Diesel Locomotive Roster
American Locomotive Company (Alco)
|S4||3034, 3039, 3049||Leased||3|
Electro-Motive Corporation/Electro-Motive Division
General Electric (GE)
|GP16||4600-4613||Ex-SCL and rebuilt GP7s||14|
Steam Locomotive Roster
|H-1, H-2, H-4||Consolidation||2-8-0|
|K-1 Through K-4||Mikado||2-8-2|
|L-1 Through L-3||Articulated||2-8-8-2|
|M-1 Through M-3||Articulated||2-6-6-2|
Until 2015 the former Clinchfield route served as a vital coal artery under CSX. The Class I announced on October 15th that year significant reductions would occur along the old CRR network as a result of losing more than $1 billion in coal business since 2012. The move resulted in roughly 300 employees either losing their jobs or transferred to other areas. In addition the railroad has mothballed or closed sections of the main line between Elkhorn City, Kentucky and Spartanburg, South Carolina.

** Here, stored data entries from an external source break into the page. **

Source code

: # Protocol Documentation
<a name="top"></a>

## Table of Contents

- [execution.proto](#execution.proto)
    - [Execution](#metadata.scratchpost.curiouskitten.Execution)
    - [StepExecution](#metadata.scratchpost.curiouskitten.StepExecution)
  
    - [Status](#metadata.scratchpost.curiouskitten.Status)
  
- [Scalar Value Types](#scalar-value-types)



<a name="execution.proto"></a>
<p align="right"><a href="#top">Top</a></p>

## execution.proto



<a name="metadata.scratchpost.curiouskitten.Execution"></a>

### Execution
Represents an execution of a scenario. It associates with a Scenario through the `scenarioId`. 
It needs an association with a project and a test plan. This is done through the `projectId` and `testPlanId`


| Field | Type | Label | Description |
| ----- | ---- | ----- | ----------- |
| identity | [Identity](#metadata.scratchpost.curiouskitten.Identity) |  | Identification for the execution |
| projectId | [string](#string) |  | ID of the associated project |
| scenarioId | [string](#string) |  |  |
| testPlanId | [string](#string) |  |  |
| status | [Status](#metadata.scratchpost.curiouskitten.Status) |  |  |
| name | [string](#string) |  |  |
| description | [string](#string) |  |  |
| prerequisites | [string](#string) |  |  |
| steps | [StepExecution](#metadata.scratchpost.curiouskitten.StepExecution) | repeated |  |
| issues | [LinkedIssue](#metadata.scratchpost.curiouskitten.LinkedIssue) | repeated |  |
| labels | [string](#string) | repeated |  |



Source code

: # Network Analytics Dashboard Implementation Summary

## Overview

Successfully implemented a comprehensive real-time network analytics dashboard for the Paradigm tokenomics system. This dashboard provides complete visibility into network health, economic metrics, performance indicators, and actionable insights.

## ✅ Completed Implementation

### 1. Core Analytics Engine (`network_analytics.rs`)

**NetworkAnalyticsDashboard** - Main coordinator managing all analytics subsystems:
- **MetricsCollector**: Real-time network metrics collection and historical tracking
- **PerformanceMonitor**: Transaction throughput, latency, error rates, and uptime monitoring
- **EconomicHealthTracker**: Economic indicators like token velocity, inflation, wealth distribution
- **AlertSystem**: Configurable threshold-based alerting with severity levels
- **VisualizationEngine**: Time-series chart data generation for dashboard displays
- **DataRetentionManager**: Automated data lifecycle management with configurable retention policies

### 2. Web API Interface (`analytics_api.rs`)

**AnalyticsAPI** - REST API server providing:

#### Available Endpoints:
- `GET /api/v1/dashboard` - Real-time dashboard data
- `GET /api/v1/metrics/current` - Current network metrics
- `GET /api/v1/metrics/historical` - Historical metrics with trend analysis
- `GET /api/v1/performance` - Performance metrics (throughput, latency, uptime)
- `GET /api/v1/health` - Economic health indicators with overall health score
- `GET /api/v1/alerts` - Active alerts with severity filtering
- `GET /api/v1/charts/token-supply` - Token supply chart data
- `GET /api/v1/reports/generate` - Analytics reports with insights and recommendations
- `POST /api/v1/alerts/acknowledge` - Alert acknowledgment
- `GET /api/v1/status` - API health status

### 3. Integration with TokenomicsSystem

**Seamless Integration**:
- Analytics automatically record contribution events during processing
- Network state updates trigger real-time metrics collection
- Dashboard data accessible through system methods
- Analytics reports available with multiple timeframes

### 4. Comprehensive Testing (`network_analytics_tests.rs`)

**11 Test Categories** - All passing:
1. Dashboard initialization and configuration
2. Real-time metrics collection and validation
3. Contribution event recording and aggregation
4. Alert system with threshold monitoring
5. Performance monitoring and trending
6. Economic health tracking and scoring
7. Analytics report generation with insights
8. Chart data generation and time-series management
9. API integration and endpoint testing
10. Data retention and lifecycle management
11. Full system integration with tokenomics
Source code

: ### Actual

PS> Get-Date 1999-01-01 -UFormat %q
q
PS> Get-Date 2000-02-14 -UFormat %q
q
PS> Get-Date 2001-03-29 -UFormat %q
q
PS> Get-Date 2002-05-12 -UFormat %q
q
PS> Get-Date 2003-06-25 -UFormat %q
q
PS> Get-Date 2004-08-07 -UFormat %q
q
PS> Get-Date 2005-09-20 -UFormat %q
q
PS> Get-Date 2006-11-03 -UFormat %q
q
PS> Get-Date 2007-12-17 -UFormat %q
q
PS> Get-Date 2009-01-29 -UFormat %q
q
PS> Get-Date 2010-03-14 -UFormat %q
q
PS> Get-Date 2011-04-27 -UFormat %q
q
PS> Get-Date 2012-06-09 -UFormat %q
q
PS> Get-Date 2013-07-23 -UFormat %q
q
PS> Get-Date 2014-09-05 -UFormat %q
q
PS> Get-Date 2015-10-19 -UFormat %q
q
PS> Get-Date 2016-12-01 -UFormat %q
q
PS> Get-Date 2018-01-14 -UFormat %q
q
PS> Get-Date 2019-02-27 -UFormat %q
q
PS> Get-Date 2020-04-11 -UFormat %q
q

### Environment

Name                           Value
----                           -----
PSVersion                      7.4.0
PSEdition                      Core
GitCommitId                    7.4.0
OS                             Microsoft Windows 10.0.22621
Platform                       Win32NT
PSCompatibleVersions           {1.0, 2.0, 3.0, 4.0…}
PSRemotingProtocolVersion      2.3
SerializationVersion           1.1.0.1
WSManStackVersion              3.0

Officially, the corridors affected include the Kingsport Subdivision between Shelby Yard in Pikeville, Kentucky and Erwin, Tennessee along with the Blue Ridge Subdivision between Erwin and Spartanburg. The results of this move will almost certainly affect the famous Santa Claus Special, originally started during the Christmas of 1943 and has operated every year since. Over the past 60+ years of its annual holiday trek the train has traveled the very same Clinchfield main line since its first year. Today it is co-sponsored by both the Kingsport Area Chamber of Commerce and of course, CSX.